The fish also suffer from changes in the environment, fishing pressure and pollution, Lake said.

“Dams, culverts are blocking access to spawning habitat access coastwide,” she said. “Climate change is definitely impacting their distribution.”

A determination about the possibility of endangered species listing could be reached by 2019, Lake said. They could potentially be listed as “threatened” or “endangered.”

The Natural Resources Defense Council submitted a petition requesting listing of the river herring species in 2011. The group wrote that the fish are important because they “provide vital nutrients and carbon into riverine systems” and serve as a key food source for dozens of mammals and birds.

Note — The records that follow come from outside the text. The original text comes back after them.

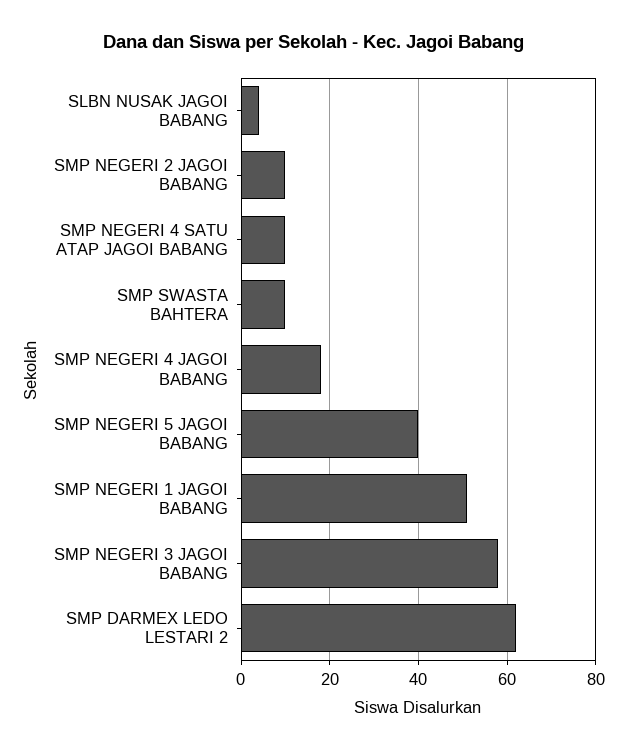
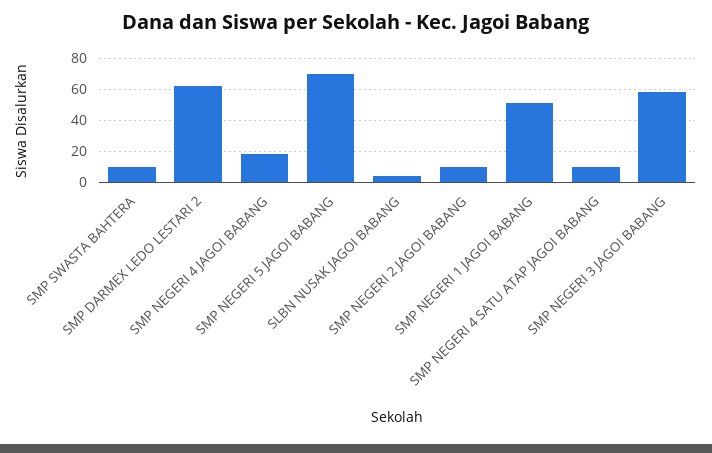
  {
    "SLBN NUSAK JAGOI BABANG": 5,
    "SMP NEGERI 2 JAGOI BABANG": 10,
    "SMP NEGERI 4 SATU ATAP JAGOI BABANG": 10,
    "SMP SWASTA BAHTERA": 10,
    "SMP NEGERI 4 JAGOI BABANG": 20,
-   "SMP NEGERI 5 JAGOI BABANG": 40,
+   "SMP NEGERI 5 JAGOI BABANG": 70,
    "SMP NEGERI 1 JAGOI BABANG": 50,
    "SMP NEGERI 3 JAGOI BABANG": 60,
    "SMP DARMEX LEDO LESTARI 2": 60
  }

“River herring have been historically phenomenally important ecologically,” said defense council attorney Brad Sewell. “They are a little fish that a lot of things eat.”

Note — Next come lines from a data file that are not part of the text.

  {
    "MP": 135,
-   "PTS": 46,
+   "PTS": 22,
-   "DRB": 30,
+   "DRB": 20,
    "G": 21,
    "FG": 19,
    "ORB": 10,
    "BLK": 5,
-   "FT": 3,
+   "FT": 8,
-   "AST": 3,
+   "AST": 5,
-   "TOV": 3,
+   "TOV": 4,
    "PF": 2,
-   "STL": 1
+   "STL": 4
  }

Commercial fishermen used to catch tens of thousands of pounds of alewives, topping out at nearly 65 million pounds in 1965.

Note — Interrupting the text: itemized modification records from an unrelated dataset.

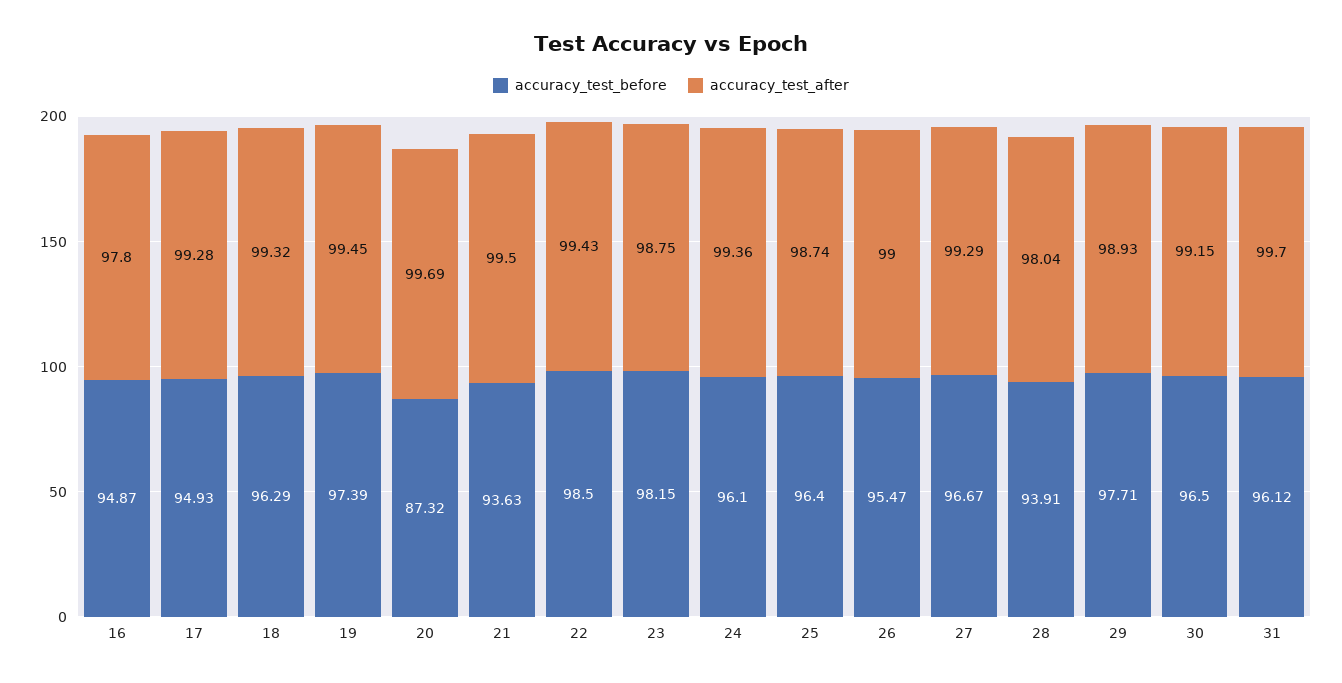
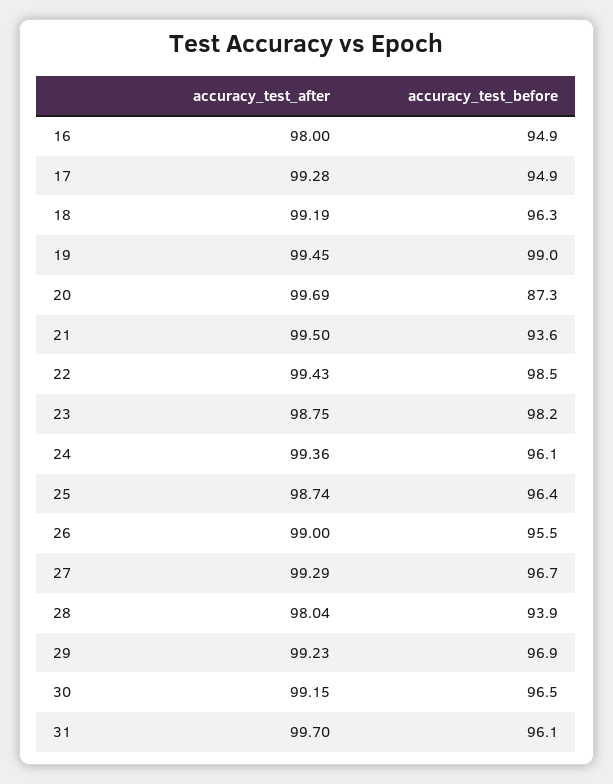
  {
    "accuracy_test_before": {
      "16": 94.87,
      "17": 94.93,
      "18": 96.29,
-     "19": 97.39,
+     "19": 99,
      "20": 87.32,
      "21": 93.63,
      "22": 98.5,
      "23": 98.15,
      "24": 96.1,
      "25": 96.4,
      "26": 95.47,
      "27": 96.67,
      "28": 93.91,
-     "29": 97.71,
+     "29": 96.9,
      "30": 96.5,
      "31": 96.12
    },
    "accuracy_test_after": {
-     "16": 97.8,
+     "16": 98,
      "17": 99.28,
-     "18": 99.32,
+     "18": 99.19,
      "19": 99.45,
      "20": 99.69,
      "21": 99.5,
      "22": 99.43,
      "23": 98.75,
      "24": 99.36,
      "25": 98.74,
      "26": 99,
      "27": 99.29,
      "28": 98.04,
-     "29": 98.93,
+     "29": 99.23,
      "30": 99.15,
      "31": 99.7
    }
  }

They’ve caught more than 2 million pounds only once since 1993. Most these days are caught in Maine, though they used to be caught all along the East Coast.

The regulatory Atlantic States Marine Fisheries Commission announced this month that it had completed a review of the river herring stock and found that the fish are at historic lows along the East Coast, and their population remains depleted.

However, the commission also said there were some positive signs. Sixteen of 54 river herring stocks showed trends of increasing abundance since the last assessment, the commission said.